Task instructions → Return every line of the records that contains the string "Suku", matching case exactly.

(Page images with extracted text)
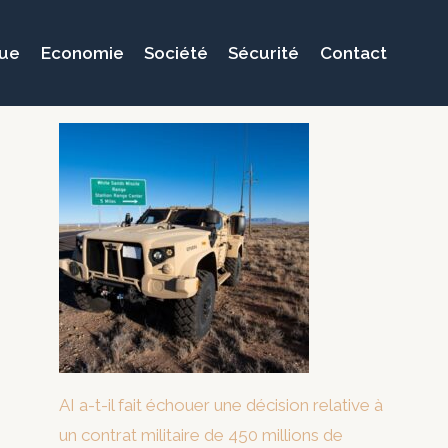
que
Economie
Société
Sécurité
Contact
AI a-t-il fait échouer une décision relative à
un contrat militaire de 450 millions de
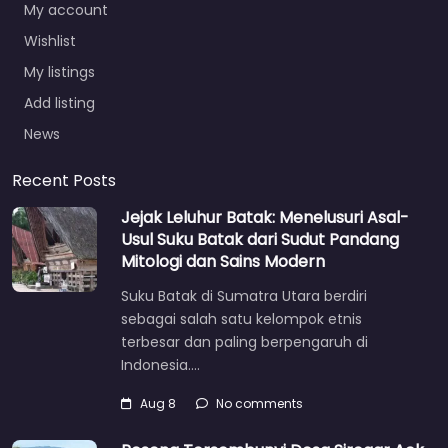
My account
Wishlist
My listings
Add listing
News
Recent Posts
Jejak Leluhur Batak: Menelusuri Asal-
Usul Suku Batak dari Sudut Pandang
Mitologi dan Sains Modern
Suku Batak di Sumatra Utara berdiri
sebagai salah satu kelompok etnis
terbesar dan paling berpengaruh di
Indonesia.…
Aug 8
No comments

Answer space →
Usul Suku Batak dari Sudut Pandang
Suku Batak di Sumatra Utara berdiri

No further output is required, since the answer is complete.